[Opening Excerpt provided section]

Ever since the rise of Earl James's great-uncle and namesake 'the Good'
Sir James in the service of King Robert I at the beginning of the
fourteenth-century, Douglas power had relied on their ability to
practice vigorous and successful military lordship in the marches.
Regular border warfare provided the earls of Douglas with a
justification for their leadership of the armed communities of southern
Scotland, and enriched both them and their followings from booty, ransom
and blackmail. Thus while little was accomplished between 1384 and 1388
in addressing concerns over law and order in the north, the period did
see a marked intensification of conflict with England.
Unusually for the Scots, renewed war with England had proven to be a
roaring success. The
Treaty of Berwick in 1357 had ceded large areas of
southern Scotland - including most of Berwickshire and Roxburghshire as
well as Annandale in the west - but from around 1369 the Scots had begun
to gradually chip away at the English administrations in these areas and
slowly reoccupy this territory. The Scots were aided in this effort
firstly by the increasing ineffectiveness of King Edward III in his old
age and the domestic turmoil this produced in England. Following
Edward's death in 1377, the Scots again benefited from the resurgence of
French resistance to English gains on the Continent coupled with the
rather aimless foreign policy of King Richard II's government, which
preferred to appease the Scots in the hopes that this would allow them
to concentrate on dealing with the renewed French threat. During the
1370s and early 1380s, King Robert was thus able to excuse Scottish
aggression on the borders as being the work of 'over-mighty magnates'
over whom he had limited control, despite the work of Dr Alastair
Macdonald of the University of Aberdeen demonstrating that the Scottish
crown endorsed and even coordinated attacks on English targets in
southern Scotland during this period. By 1384 this excuse was starting
to wear increasingly thin, and when Carrick assumed control of the
Scottish royal administration all pretence was finally dropped. The
resumption of open war led to punitive English campaigns into southern
Scotland in 1384 and 1385, the second of these personally led by King
Richard himself, but these had little material effect and certainly did
not deter the Scots from launching further devastating raids into
northern England in these years. The prospect of peace negotiations
between England and France - and the threat of further English invasions
- led to a lessening of Scottish attacks in 1386 and 1387, but as 1388
began the Scots were busy making plans for perhaps their most ambitious
assault on northern England since the reign of Robert Bruce.

[Closing Excerpt provided section]
[Opening Dataset entries section]

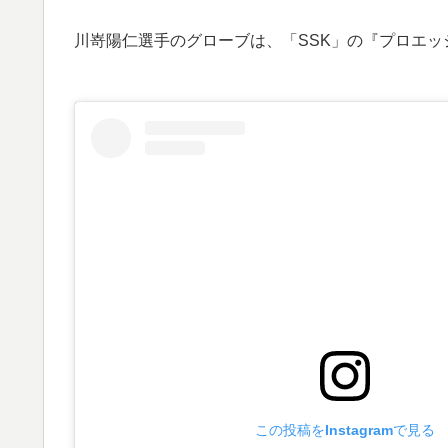
川嵜陽仁選手のグローブは、「SSK」の『プロエッ
この投稿をInstagramで見る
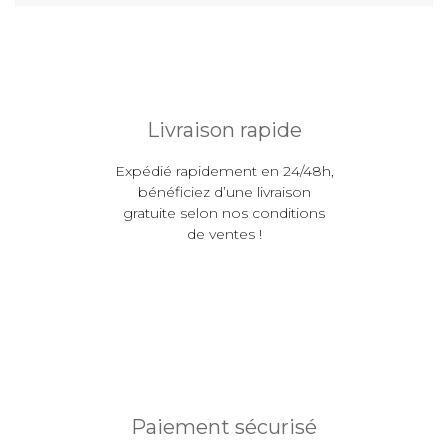
Livraison rapide
Expédié rapidement en 24/48h,
bénéficiez d’une livraison
gratuite selon nos conditions
de ventes !
Paiement sécurisé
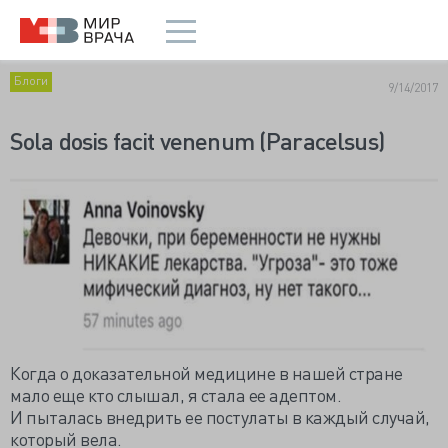
Блоги
9/14/2017
Sola dosis facit venenum (Paracelsus)
Когда о доказательной медицине в нашей стране
мало еще кто слышал, я стала ее адептом.
И пыталась внедрить ее постулаты в каждый случай,
который вела.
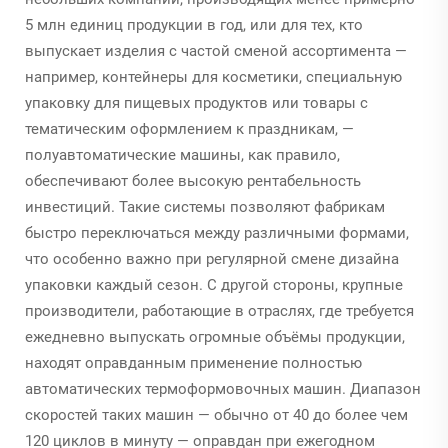
5 млн единиц продукции в год, или для тех, кто
выпускает изделия с частой сменой ассортимента —
например, контейнеры для косметики, специальную
упаковку для пищевых продуктов или товары с
тематическим оформлением к праздникам, —
полуавтоматические машины, как правило,
обеспечивают более высокую рентабельность
инвестиций. Такие системы позволяют фабрикам
быстро переключаться между различными формами,
что особенно важно при регулярной смене дизайна
упаковки каждый сезон. С другой стороны, крупные
производители, работающие в отраслях, где требуется
ежедневно выпускать огромные объёмы продукции,
находят оправданным применение полностью
автоматических термоформовочных машин. Диапазон
скоростей таких машин — обычно от 40 до более чем
120 циклов в минуту — оправдан при ежегодном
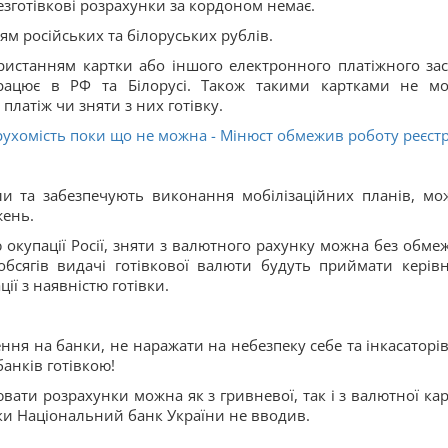
езготівкові розрахунки за кордоном немає.
ям російських та білоруських рублів.
ристанням картки або іншого електронного платіжного зас
рацює в РФ та Білорусі. Також такими картками не м
платіж чи зняти з них готівку.
рухомість поки що не можна - Мінюст обмежив роботу реєстр
ли та забезпечують виконання мобілізаційних планів, мо
жень.
ю окупації Росії, зняти з валютного рахунку можна без обме
бсягів видачі готівкової валюти будуть приймати керів
ції з наявністю готівки.
я на банки, не наражати на небезпеку себе та інкасаторів,
анків готівкою!
ати розрахунки можна як з гривневої, так і з валютної кар
ки Національний банк України не вводив.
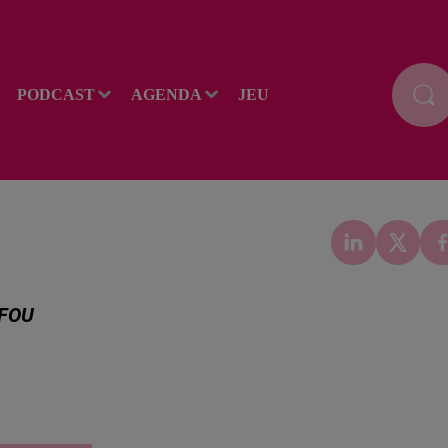
PODCAST
AGENDA
JEU
 FOU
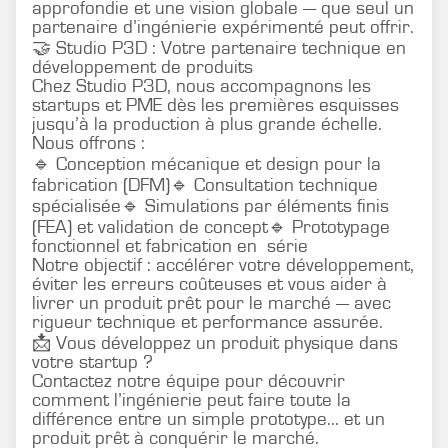
approfondie et une vision globale — que seul un
partenaire d’ingénierie expérimenté peut offrir.
🤝 Studio P3D : Votre partenaire technique en
développement de produits
Chez Studio P3D, nous accompagnons les
startups et PME dès les premières esquisses
jusqu’à la production à plus grande échelle.
Nous offrons :
🔹 Conception mécanique et design pour la
fabrication (DFM)🔹 Consultation technique
spécialisée🔹 Simulations par éléments finis
(FEA) et validation de concept🔹 Prototypage
fonctionnel et fabrication en série
Notre objectif : accélérer votre développement,
éviter les erreurs coûteuses et vous aider à
livrer un produit prêt pour le marché — avec
rigueur technique et performance assurée.
📩 Vous développez un produit physique dans
votre startup ?
Contactez notre équipe pour découvrir
comment l’ingénierie peut faire toute la
différence entre un simple prototype... et un
produit prêt à conquérir le marché.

[Closing Dataset entries section]

> Task A
In the excerpt on Scottish border warfare, condense the paragraph beginning "Ever since the rise of Earl James's great-uncle" into a bulleted list that keeps its main facts.
> Task B
Per the excerpt on Scottish border warfare, which of the two English campaigns into southern Scotland was led by King Richard in person?

> Exercise response A
- Since 'the Good' Sir James, Earl James's great-uncle and namesake, rose in the service of King Robert I in the early fourteenth century, Douglas power had depended on vigorous, successful military lordship in the marches.
- Regular border warfare justified the earls of Douglas in leading the armed communities of southern Scotland.
- Border warfare enriched the earls and their followings through booty, ransom and blackmail.
- Between 1384 and 1388, little was done about law and order in the north, but conflict with England intensified markedly.

> Exercise response B
The second one, in 1385.